TEXT FOR ANALYSIS:
# Sex and co-sleeping



## Tattooed Hand (Mar 31, 2009)

My DH and I LOVE co-sleeping with our 2 months old DD, our first child. But we have no idea how to start having sex again. Part of the problem is that she also does not like to be put down at all during the day, so either DH or I are holding her except for intervals of a few minutes when we are desperately doing other things (like putting on clothes or showering).

How do you DTD with a 2 month old baby who almost never wants to be put down and sleeps in the bed with you? Not just sleeps in the bed, but likes to be cuddled up to one of you.

I've thought about lulling her to bed and then scooting over to the other side of the bed (we have a thin, hard mattress on the floor) and proceeding. Of course by the end of the day I pass out the minute I get into bed...

How do you manage to still have sex after babies and while co-sleeping?


----------



## Baby_Cakes (Jan 14, 2008)

It's tough the first few months!
Do you guys have a swing for your LO or a bouncy seat? You could always put your DD in the swing. At that age, I wouldn't feel weird doing it on the floor in the same room, or on the couch if you didn't want to leave her in a separate room. Or maybe I'm just weird.
It does get a little easier as they get a little older and can be left on their own to play. Don't worry! You guys will get to DTD more regularly again.
If she's napping on the bed, surround her w/pillows, put the monitor on and you and DH head out to the living room or the guest room.
You know what they say...cosleepers do it in the kitchen! (or the couch...or the floor...)


----------



## sattygirl99 (Nov 18, 2008)

I have to LOL at the PP about cosleepers do it in the kitchen...

We've had DD roll her way towards us and we've had to pause and roll her back away. We surround her with a huge comforter so that she feels like she has warmth and someone near her.

It does get easier as they get older... But even now, we create a little 'nook' for her and make sure she feels supported and she sleeps through us about 95% of the time... Obviously co-sleeping hasn't hindered our sex life since we are currently baking baby #3 that was totally unplanned, lol.

And yeah there have been times it's been done elsewhere... And yeah, you get interupted sometimes... but that happens (IMO) whether you co-sleep or not because kids have the darndest timing!


----------



## BeanyMama (Jul 25, 2006)

We've been living room escapaders for several years now









As our little ones get older and sleep for longer stretches, we would take the monitor into the bathroom and have a night-time shower. DD was conceived in a closet!

I agree that it will get easier as your LO gets older, hang in there


----------



## rightkindofme (Apr 14, 2008)

Honestly I don't know how people manage to have kids spaced less than about 15 months apart because I just could *not* figure out sex in the first six months. Even after that it was challenging. After the babe gets more settled you go find another place in the house. At two months I wasn't even interested so I don't have a lot of advice there. Good luck.

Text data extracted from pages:
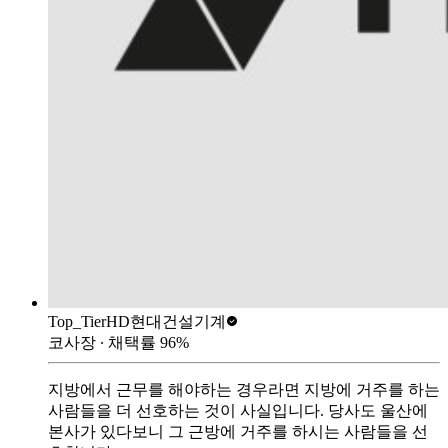
Top_Tier
HD현대건설기계
코사장
∙ 채택률
96
%
지방에서 근무를 해야하는 경우라면 지방에 거주를 하는
사람들을 더 선호하는 것이 사실입니다. 당사도 울산에
본사가 있다보니 그 근방에 거주를 하시는 사람들을 선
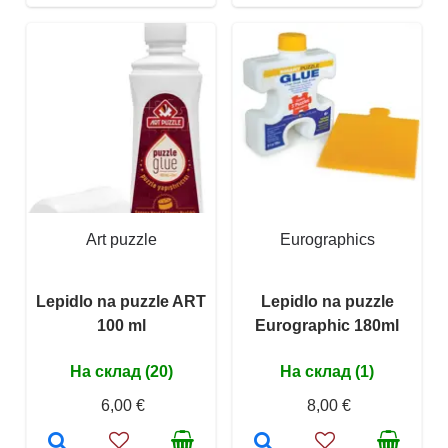
Art puzzle
Eurographics
Lepidlo na puzzle ART
Lepidlo na puzzle
100 ml
Eurographic 180ml
На склад (20)
На склад (1)
6,00 €
8,00 €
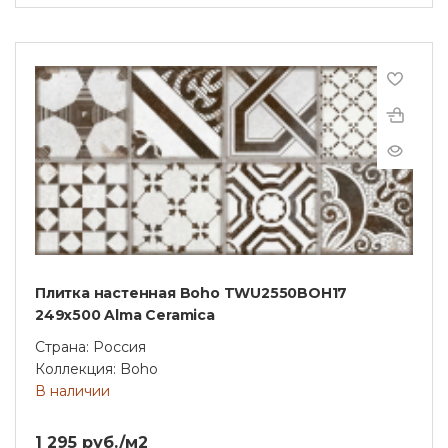
Плитка настенная Boho TWU2550BOH17
249x500 Alma Ceramica
Страна: Россия
Коллекция: Boho
В наличии
1 295 руб./м2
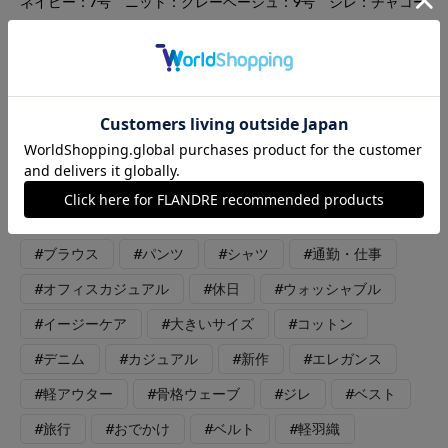
ネイビー：7号 ニット：グレーベージュ：9号 ジレ：チャコー
ルグレー：9号 三尋木さんコラボパンツ。ハイウエストのワイド
シルエットがかっこいい。ウエストのタックでお腹をカバーしつ
つ細見えがかなう。デニムですがきれい目コーデにも使える一
着。いつもより丈は長めでした。清潔感のあるシンプルな白シャ
ツと合わせて。首もとをシャープにかっこよく見せるために胸元
を少しざっくり開けてインナーをチラリとのぞかせてみました。
気温の変化でニットに変えてジレをプラスするだけで冬コーデに
もお使いいただけます。
#ブラウス
#パンツ
#シャツ
#通勤・仕事
#オフィスカジュアル
#休日
#ウォッシャブル
#イージーケア
#大きいサイズ
#コットン
#デニム
#カジュアル
#新作
#エレガンス
#軽アウター
#骨格ウェーブ
#ジレ
#ベスト
#旅行
#おでかけ
#ベルト
#軽羽織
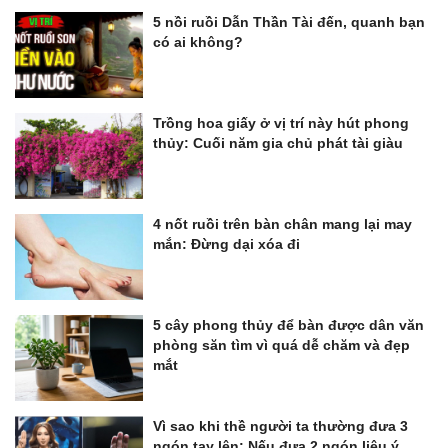
5 nồi ruồi Dẫn Thần Tài đến, quanh bạn
có ai không?
Trồng hoa giấy ở vị trí này hút phong
thủy: Cuối năm gia chủ phát tài giàu
4 nốt ruồi trên bàn chân mang lại may
mắn: Đừng dại xóa đi
5 cây phong thủy để bàn được dân văn
phòng săn tìm vì quá dễ chăm và đẹp
mắt
Vì sao khi thề người ta thường đưa 3
ngón tay lên: Nếu đưa 2 ngón liệu ý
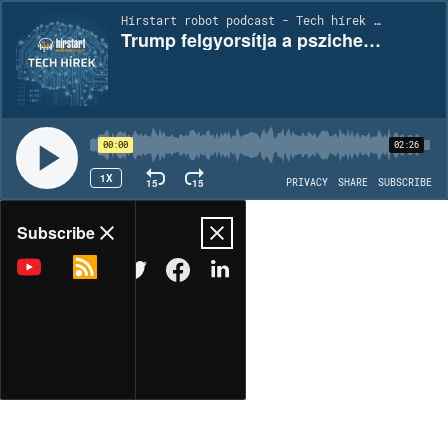
Hírstart robot podcast - Tech hírek | EP2156
Trump felgyorsítja a pszichedelikus gyógyszeres kezelésekhez való hozzáférést
00:00
02:26
1X
15
15
PRIVACY
SHARE
SUBSCRIBE
Share
Subscribe
COPY LINK
MORE OPTIONS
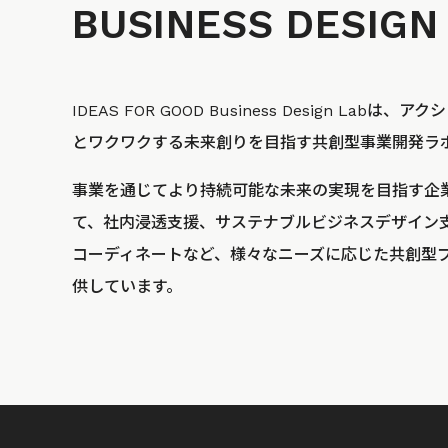
BUSINESS
DESIGN
IDEAS FOR GOOD Business Design La
とワクワクする未来創りを目指す共創型事業開発ラ
事業を通じてより持続可能な未来の実現を目指す企
て、社内浸透支援、サステナブルビジネスデザイン
コーディネートなど、様々なニーズに応じた共創型
供しています。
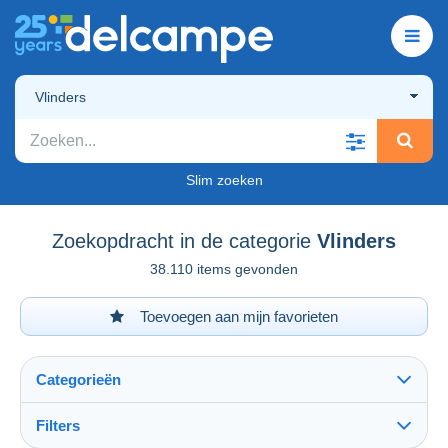
Vlinders
Slim zoeken
Zoekopdracht in de categorie
Vlinders
38.110 items gevonden
Toevoegen aan mijn favorieten
Categorieën
Filters
Alles zien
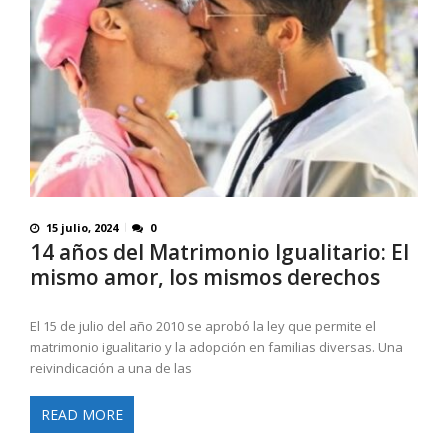
15 julio, 2024
0
14 años del Matrimonio Igualitario: El
mismo amor, los mismos derechos
El 15 de julio del año 2010 se aprobó la ley que permite el
matrimonio igualitario y la adopción en familias diversas. Una
reivindicación a una de las
READ MORE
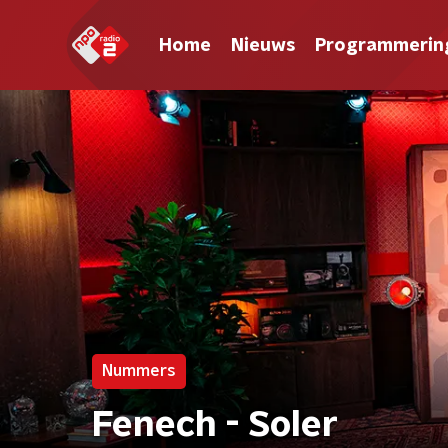
Home
Nieuws
Programmerin
Nummers
Fenech - Soler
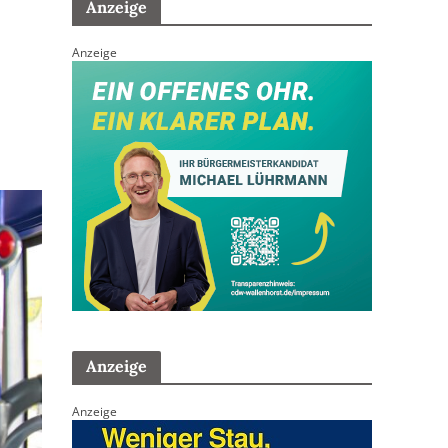
Anzeige
Anzeige
Anzeige
Anzeige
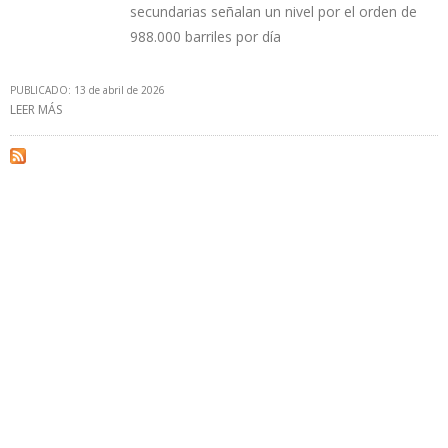
secundarias señalan un nivel por el orden de
988.000 barriles por día
PUBLICADO: 13 de abril de 2026
LEER MÁS
SOBRE PRODUCCIÓN PETROLERA DE VENEZUELA AUMENTÓ 75.000
B/D EN MARZO DE 2026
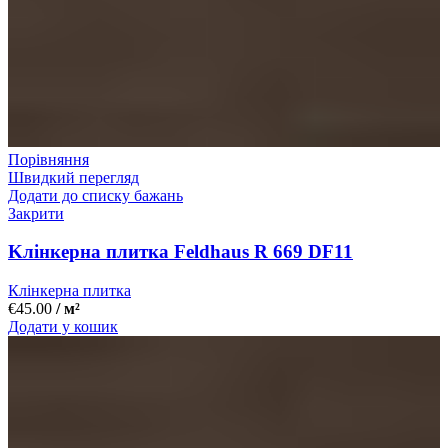
Порівняння
Швидкий перегляд
Додати до списку бажань
Закрити
Kлінкерна плитка Feldhaus R 669 DF11
Клінкерна плитка
€
45.00
/ м²
Додати у кошик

REQUIRED ACTION 1:
List the usernames of everyone who posted in the co-sleeping thread, in the order their posts appear.
REQUIRED ACTION 2:
Answer these questions from the co-sleeping thread:
(a) How old is the daughter of the poster who started the thread?
(b) What does sattygirl99 surround her daughter with?
(c) Where does BeanyMama say her daughter was conceived?
REQUIRED ACTION 3:
Retype the part of the co-sleeping thread that opens with the words containing "## Tattooed Hand" and closes with "and while co-sleeping?".

ANSWER BOX 1:
Tattooed Hand
Baby_Cakes
sattygirl99
BeanyMama
rightkindofme

ANSWER BOX 2:
(a) Two months old.
(b) A huge comforter.
(c) In a closet.

ANSWER BOX 3:
## Tattooed Hand (Mar 31, 2009)

My DH and I LOVE co-sleeping with our 2 months old DD, our first child. But we have no idea how to start having sex again. Part of the problem is that she also does not like to be put down at all during the day, so either DH or I are holding her except for intervals of a few minutes when we are desperately doing other things (like putting on clothes or showering).

How do you DTD with a 2 month old baby who almost never wants to be put down and sleeps in the bed with you? Not just sleeps in the bed, but likes to be cuddled up to one of you.

I've thought about lulling her to bed and then scooting over to the other side of the bed (we have a thin, hard mattress on the floor) and proceeding. Of course by the end of the day I pass out the minute I get into bed...

How do you manage to still have sex after babies and while co-sleeping?